Redwall Leadership Thought of the Week:

Busyness Brings Emptiness

“Beware the barrenness of a busy life.”

~Socrates

Busyness is a lively, yet largely meaningless activity. It is easy for a leader to get busy and stay busy. Because, if you are like me, you would rather be busy than bored. If you don’t protect your time, then no one in your organization will. Now, protecting your time does not mean you are unavailable or unengaged. Protecting your time means that your preserve your time for the functions and facilitation that are the greatest investment of your time. The larger your team, your organization or your endeavor, the greater need to protect and preserve your time you will have. The larger the organization, the more demands on your time.

It’s absolute arrogance to try to be everything for everybody, just as much as it is complete arrogance to be be nothing to nobody.

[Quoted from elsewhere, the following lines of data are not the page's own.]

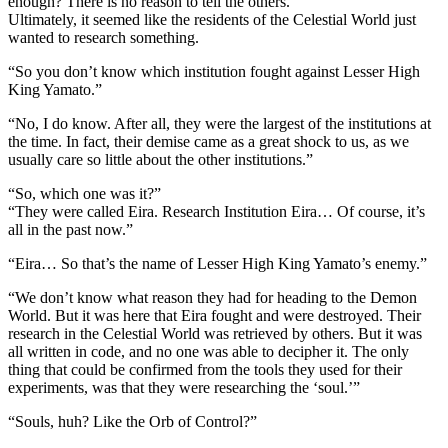
enough? There is no reason to tell the others.”
Ultimately, it seemed like the residents of the Celestial World just
wanted to research something.
“So you don’t know which institution fought against Lesser High
King Yamato.”
“No, I do know. After all, they were the largest of the institutions at
the time. In fact, their demise came as a great shock to us, as we
usually care so little about the other institutions.”
“So, which one was it?”
“They were called Eira. Research Institution Eira… Of course, it’s
all in the past now.”
“Eira… So that’s the name of Lesser High King Yamato’s enemy.”
“We don’t know what reason they had for heading to the Demon
World. But it was here that Eira fought and were destroyed. Their
research in the Celestial World was retrieved by others. But it was
all written in code, and no one was able to decipher it. The only
thing that could be confirmed from the tools they used for their
experiments, was that they were researching the ‘soul.’”
“Souls, huh? Like the Orb of Control?”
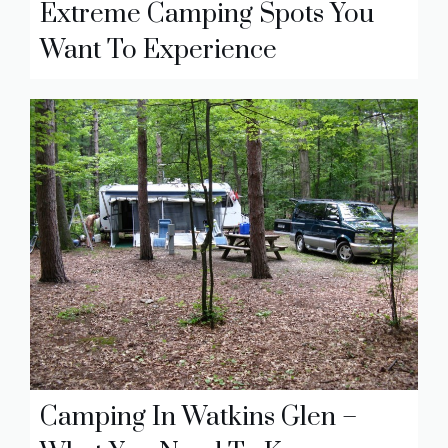
Extreme Camping Spots You
Want To Experience
Camping In Watkins Glen –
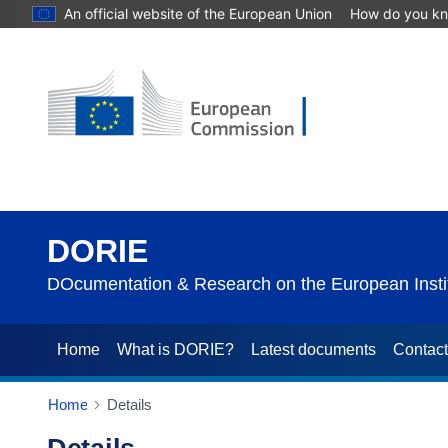
An official website of the European Union
How do you k
DORIE
DOcumentation & Research on the European Instit
Home
What is DORIE?
Latest documents
Contac
Home
Details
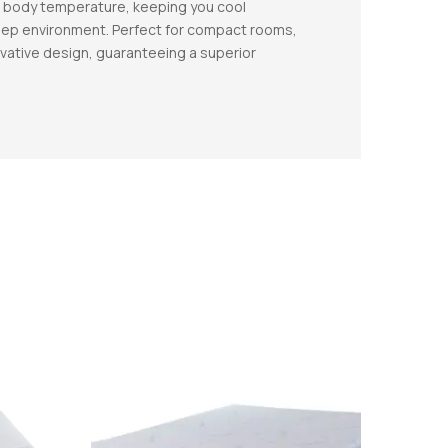
ur body temperature, keeping you cool
sleep environment. Perfect for compact rooms,
vative design, guaranteeing a superior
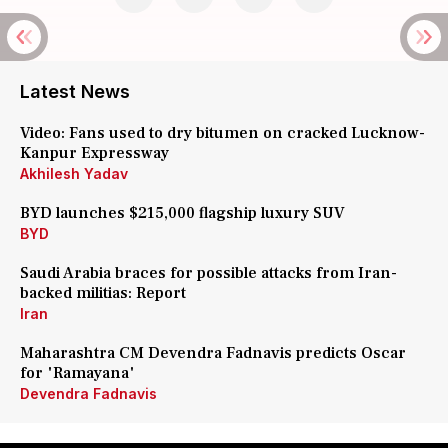
Latest News
Video: Fans used to dry bitumen on cracked Lucknow-
Kanpur Expressway
Akhilesh Yadav
BYD launches $215,000 flagship luxury SUV
BYD
Saudi Arabia braces for possible attacks from Iran-
backed militias: Report
Iran
Maharashtra CM Devendra Fadnavis predicts Oscar
for 'Ramayana'
Devendra Fadnavis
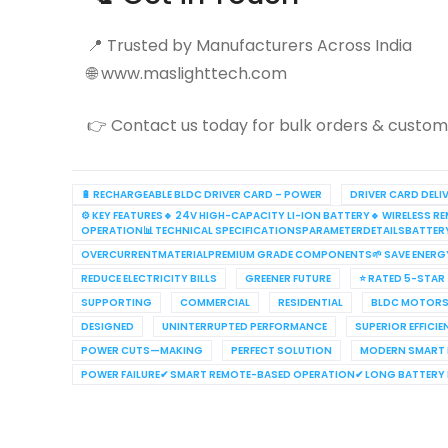
📍 Trusted by Manufacturers Across India
🌐 www.maslighttech.com
👉 Contact us today for bulk orders & customi
🔋 RECHARGEABLE BLDC DRIVER CARD – POWER
DRIVER CARD DELI
⚙️ KEY FEATURES🔹 24V HIGH-CAPACITY LI-ION BATTERY🔹 WIRELES
OPERATION📊 TECHNICAL SPECIFICATIONSPARAMETERDETAILSBATTE
OVERCURRENTMATERIALPREMIUM GRADE COMPONENTS🌱 SAVE ENERG
REDUCE ELECTRICITY BILLS
GREENER FUTURE
⭐ RATED 5-STAR
SUPPORTING
COMMERCIAL
RESIDENTIAL
BLDC MOTORS
DESIGNED
UNINTERRUPTED PERFORMANCE
SUPERIOR EFFICI
POWER CUTS—MAKING
PERFECT SOLUTION
MODERN SMART
POWER FAILURE✔ SMART REMOTE-BASED OPERATION✔ LONG BATTERY L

Busyness often happens because you don’t let others help you. It’s easy in leadership to suspect the motives of others. Discernment is certainly important. However, there comes a time where you must ask for help and receive help that is offered. I struggled with this for years for two reasons: (1) I thought if it was done right, I should do it myself (arrogance) and (2) I thought it made me look weak to ask or receive the help of others (insecurity). Arrogance and insecurity are two sides of the same coin of pride. It was through humility I became less busy, because I became willing to ask others to help me do what they could do better than me.

“The purpose of life is not to be happy. It is to be useful, to be honorable, to be compassionate, to have it make some difference that you have lived and lived well.” -Ralph Waldo Emerson

Barrenness is what happens to your soul when you get busy if you are not careful. A barren place is an empty place. There are a ton of leaders who are crazy busy, yet completely barren. I don’t call this “me time” I call this boundaries. Your time has limits. You have limits. You can’t do everything. You can’t serve everyone all the time. The greater the scale and scope of your leadership responsibility, the bolder the lines of your boundaries must be. This does not mean you disappear from the scene, vacate your responsibilities or leave your followers wondering where you are and what your doing.

“A man without self-control is like a city broken into and left without walls.” Proverbs 25:28

Busyness often reflects not only poor boundaries, but the absence of them. Everything of value must be protected. This includes your time. Your time is only as valuable as you make it. Don’t over value your time, like “my time.” It has more to do with your calling. Jesus was the greatest leader to ever walk the earth and he had crystal clear boundaries, yet he spent a tremendous amount of his time with others. But, he didn’t let the work drive him, he drove the work.

How did he do this?

A clear calling makes a simple life.  A simple life is a less busy life.  Jesus’s  calling was clear.  He knew when to say yes and when to say no. He knew when to dive in and when to walk away. A clear calling gives you clear boundaries. The clearer my calling becomes, the more focused I can be. I am called to be a husband. I am called to be a father. These are more valuable and give more meaning to my soul than any amount of business success or recognition I can ever receive. The right relationships help restore the emptiness of your soul. The right relationships always have the right boundaries and they are simple.